5. Buying Based on Emotion

People see a house they love, and the planned budget goes out the window. Or, even if the house remains within their budgeted price, they don’t think about all the extras that may come along with it. A pool needs to be maintained; a huge lawn must be mowed; and a homeowners association will not only demand annual fees, but also your compliance with its bylaws.

Before buying a house, ask yourself these questions to make sure your purchase is a rational decision:

  • Can I comfortably afford this house?
  • Can I comfortably afford the taxes on this house?
  • Can I comfortably afford to maintain, heat and cool this house?
  • Can I pay for renovations if needed?
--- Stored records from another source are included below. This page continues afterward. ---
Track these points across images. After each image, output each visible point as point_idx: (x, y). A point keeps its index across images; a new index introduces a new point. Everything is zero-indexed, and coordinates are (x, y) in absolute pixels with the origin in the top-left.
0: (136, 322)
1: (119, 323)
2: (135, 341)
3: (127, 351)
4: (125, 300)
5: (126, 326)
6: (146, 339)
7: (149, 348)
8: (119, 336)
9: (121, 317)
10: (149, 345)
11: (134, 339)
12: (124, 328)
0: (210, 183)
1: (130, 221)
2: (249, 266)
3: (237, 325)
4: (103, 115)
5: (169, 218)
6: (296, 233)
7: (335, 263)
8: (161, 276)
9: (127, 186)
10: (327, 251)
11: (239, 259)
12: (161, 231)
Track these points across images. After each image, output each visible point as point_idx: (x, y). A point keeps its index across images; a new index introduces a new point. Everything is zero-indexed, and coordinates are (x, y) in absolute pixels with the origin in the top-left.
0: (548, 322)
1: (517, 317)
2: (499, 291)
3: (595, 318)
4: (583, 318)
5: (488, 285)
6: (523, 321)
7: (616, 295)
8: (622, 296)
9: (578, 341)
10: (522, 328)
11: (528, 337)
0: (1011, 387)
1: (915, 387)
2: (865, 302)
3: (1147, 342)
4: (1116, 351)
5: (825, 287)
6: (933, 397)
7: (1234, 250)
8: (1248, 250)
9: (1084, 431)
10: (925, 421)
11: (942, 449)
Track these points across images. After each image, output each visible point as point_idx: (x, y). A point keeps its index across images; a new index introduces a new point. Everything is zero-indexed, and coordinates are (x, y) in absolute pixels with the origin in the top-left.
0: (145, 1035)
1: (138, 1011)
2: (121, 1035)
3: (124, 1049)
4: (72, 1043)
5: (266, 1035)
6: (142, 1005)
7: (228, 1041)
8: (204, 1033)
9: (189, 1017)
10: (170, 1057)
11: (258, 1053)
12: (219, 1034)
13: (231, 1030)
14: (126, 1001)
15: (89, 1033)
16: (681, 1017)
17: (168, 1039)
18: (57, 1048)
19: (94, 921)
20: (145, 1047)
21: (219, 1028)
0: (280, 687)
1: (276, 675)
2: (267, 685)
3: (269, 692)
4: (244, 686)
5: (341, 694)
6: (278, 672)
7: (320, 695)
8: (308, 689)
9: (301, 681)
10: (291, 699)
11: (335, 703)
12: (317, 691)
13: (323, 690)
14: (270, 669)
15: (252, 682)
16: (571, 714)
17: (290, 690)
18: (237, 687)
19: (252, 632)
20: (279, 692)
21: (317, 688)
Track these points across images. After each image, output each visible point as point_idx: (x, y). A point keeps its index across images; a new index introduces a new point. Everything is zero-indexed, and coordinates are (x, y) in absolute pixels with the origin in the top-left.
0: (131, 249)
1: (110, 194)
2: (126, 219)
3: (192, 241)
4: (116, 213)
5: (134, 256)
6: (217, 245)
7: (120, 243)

Will my desired additions and improvements be allowed by the HOA or local zoning ordinance?
  • How long do I envision living in this house?
  • Is there anything outside my control that could negatively impact the resale value of this house?
  • Do the rooms and layout make sense for our family?
  • A (hot tub, outdoor kitchen, fill-in-the-blank) is a great feature, but realistically, will my family use it?

6. Skipping an Inspection

Part of the problem with buying on emotion is that it can lead you to make other dumb mistakes, like skipping a home inspection.

Whether you’re buying new construction or a historic home, you need to have it inspected before finalizing the sale. Don’t trust your own judgment. A professional will be able to point out possible code violations, safety threats and structural damage. To make the most of the inspection, try to walk through the house with the inspector so they can point out potential problems and you can ask questions.

An inspection can lengthen the home-buying process, but it’s worth any inconvenience. The alternative may be finding out your house has a costly or dangerous problem after you move in.

7. Forgetting to Have a Back-up Plan

The last dumb move homebuyers make is not having a Plan B.

For example, what happens if the home inspection shows the beams in the basement are rotting? Do you pull out of the contract and lose your earnest money?

Hopefully, you’ve avoided mistake No. 4 and have a decent buying agent. That person should have entered a clause into your offer that ensures you get back your deposit in the event the inspection doesn’t go well.

You’ll also need to have a back-up plan for what happens if the house doesn’t appraise as expected or if you were counting on funding through a particular loan program that doesn’t materialize.

Does anyone want to ‘fess up to making one of these mistakes? I’ll admit to using the friend of a relative for our first home purchase. It wasn’t a disastrous mistake, but I think we could have done better with someone more experienced.